Question

Thermal decomposition of \(2.51\,g\) of an impure sample of \(ZnCO_3\) produces \(0.018\,mol\) of \(CO_2\). The percentage of impurity in \(ZnCO_3\) sample is [Atomic mass of Zn = 65.5]

• A. \(1\%\)
• B. \(10\%\)
• C. \(50\%\)
• D. \(90\%\)

Hint:

For decomposition reactions, first use the balanced equation to find moles of reactant decomposed.
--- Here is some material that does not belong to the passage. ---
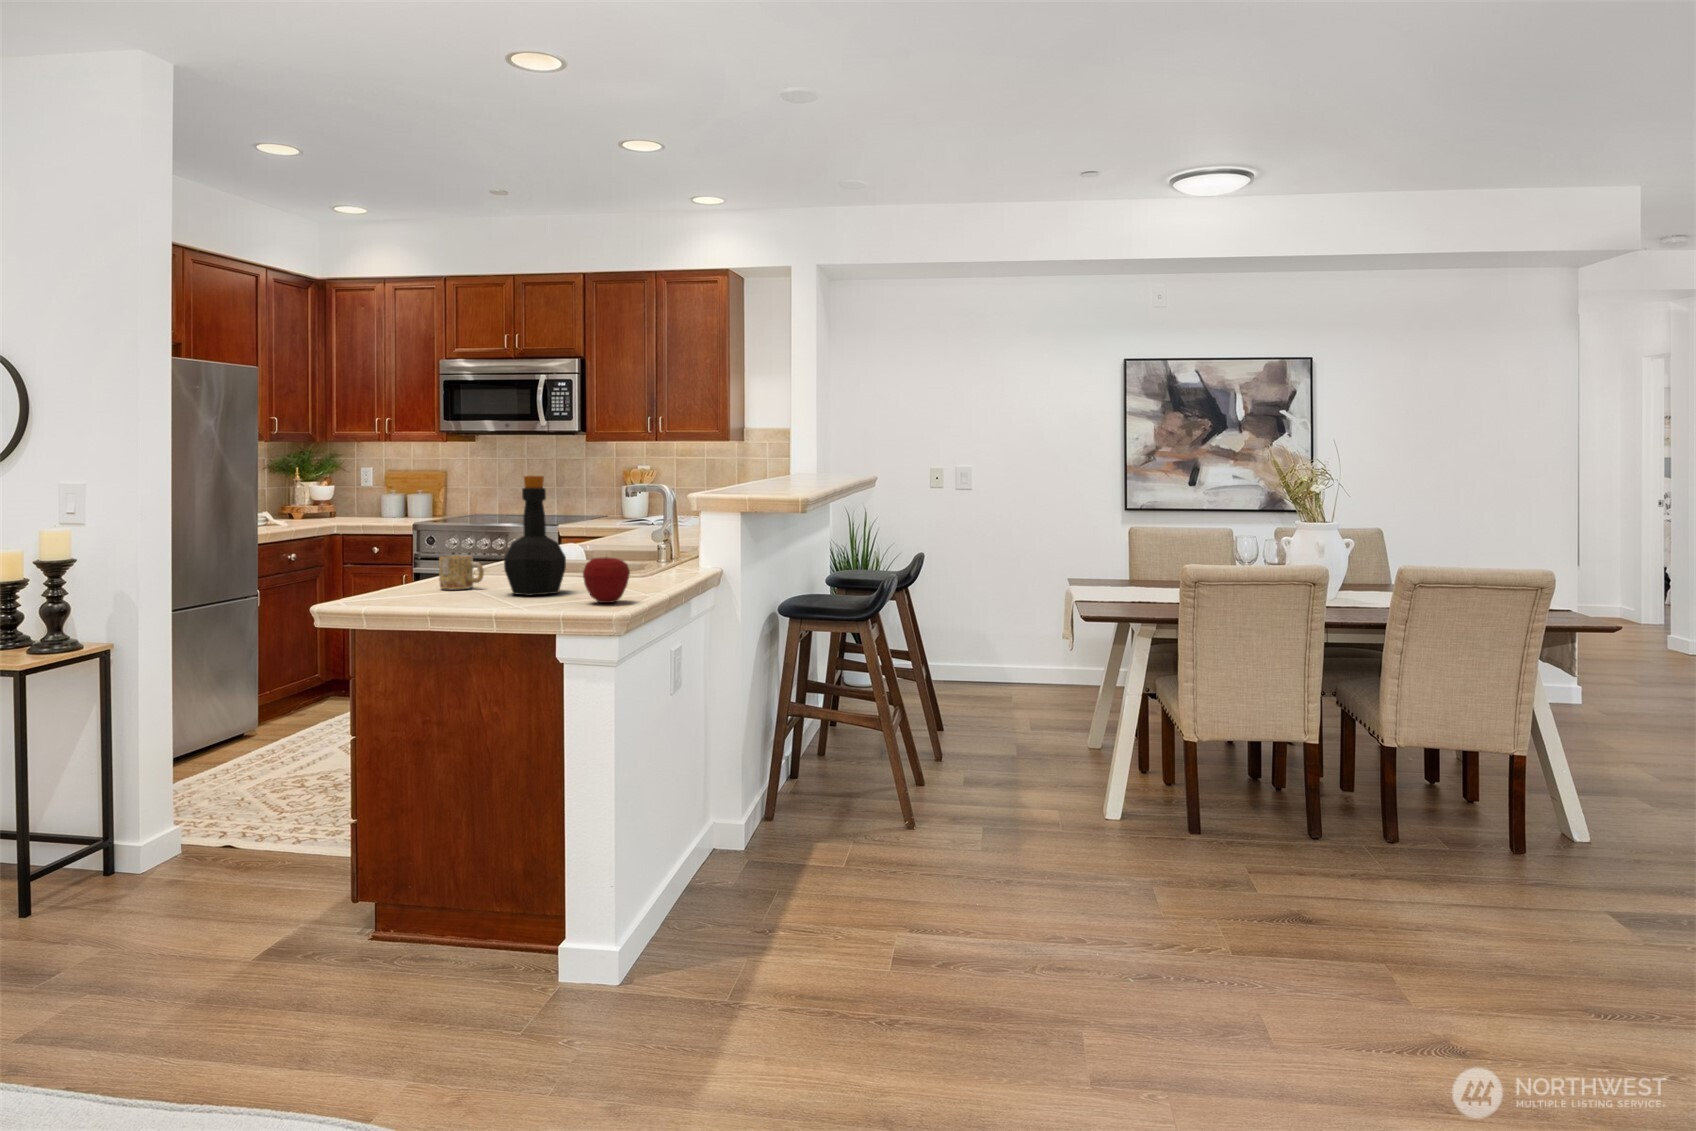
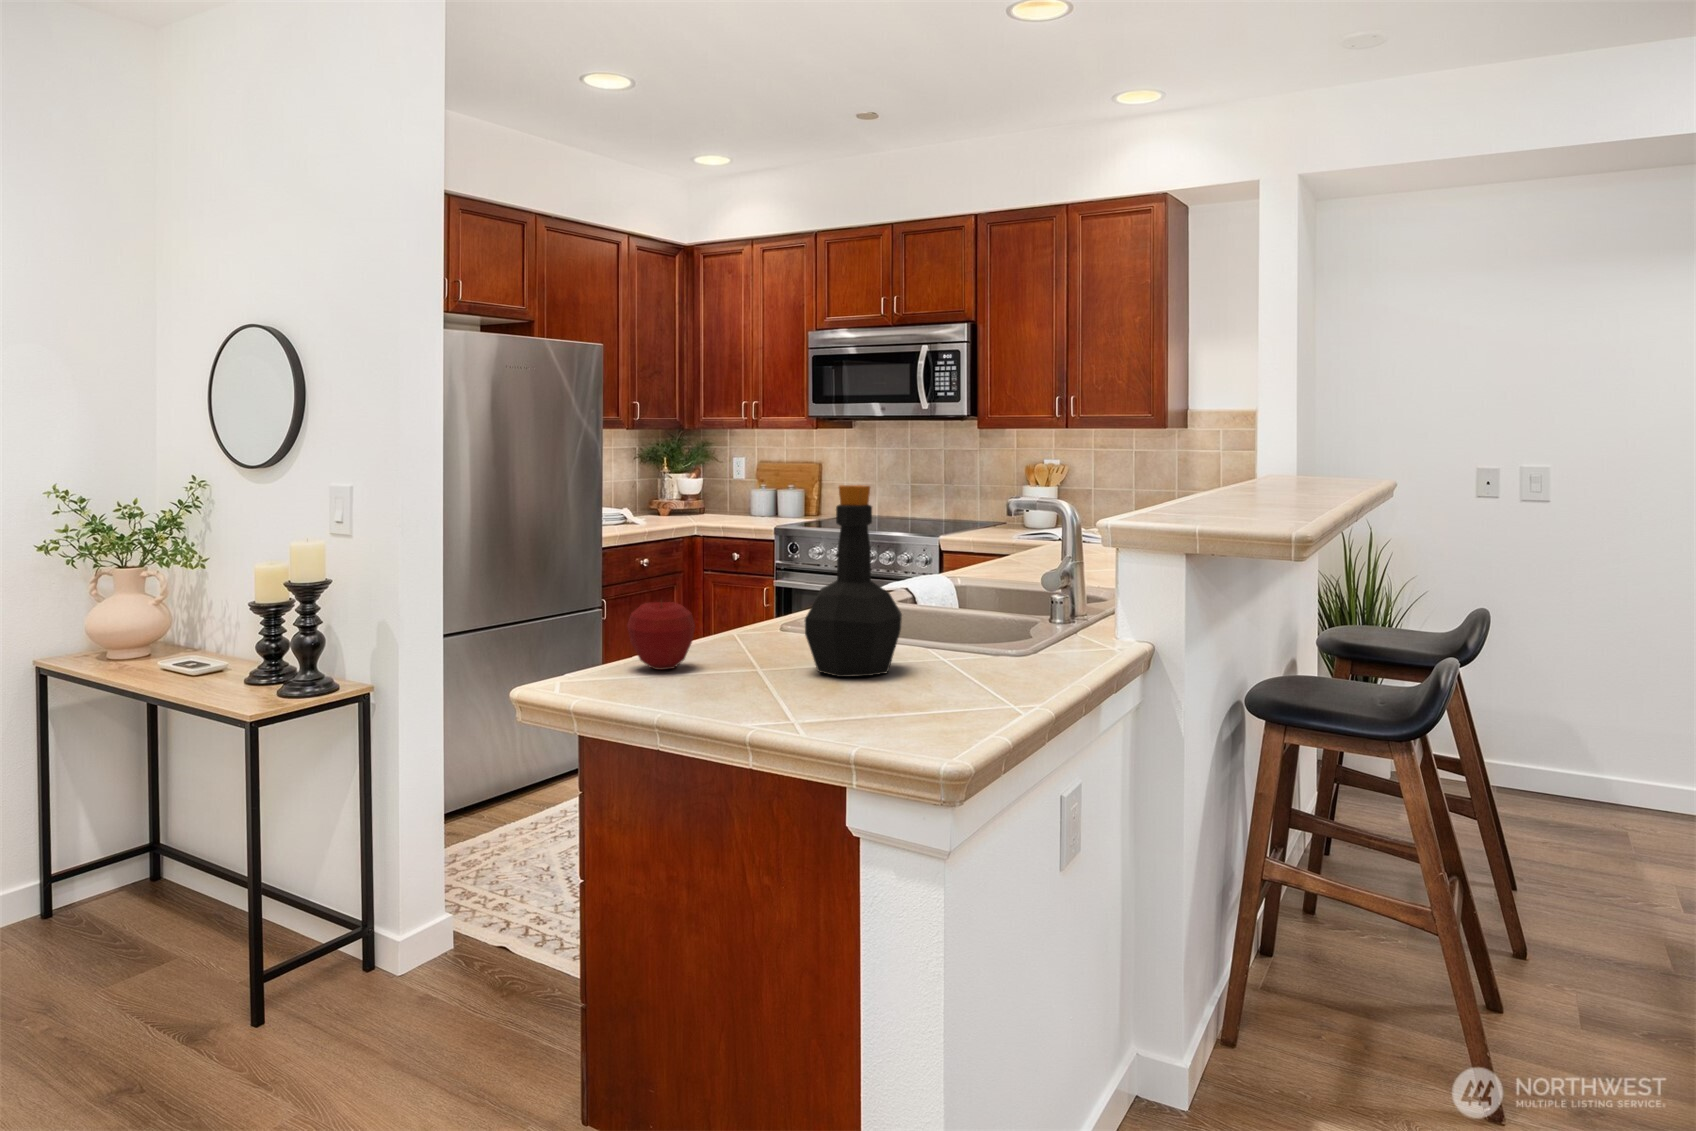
mug: present [439,555,484,590] -> none [724,601,785,654]
apple: present [583,557,630,603] -> present [627,601,696,670]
Then calculate the mass of pure substance and compare it with the given sample mass to determine impurity percentage.

Answer 1

The Correct Option is B

Step 1: Write the decomposition.
On heating, zinc carbonate breaks down as
\[ ZnCO_3 \rightarrow ZnO + CO_2 \]
So one mole of $ZnCO_3$ gives one mole of $CO_2$.

Step 2: Find moles of pure $ZnCO_3$.
Since the mole ratio is $1:1$, the moles of pure $ZnCO_3$ equal the moles of $CO_2$, which is $0.018$ mol.

Step 3: Find the molar mass of $ZnCO_3$.
\[ M = 65.5 + 12 + 3\times16 = 125.5 \]

Step 4: Find the mass of pure $ZnCO_3$.
\[ \text{mass} = 0.018 \times 125.5 = 2.259\ g \approx 2.26\ g \]

Step 5: Find the impurity mass.
The total sample was $2.51\,g$, so impurity $= 2.51 - 2.26 = 0.25\,g$ (about).

Step 6: Convert to percentage.
\[ \%\ \text{impurity} = \frac{0.25}{2.51}\times100 \approx 10\% \]
\[ \boxed{10\%} \]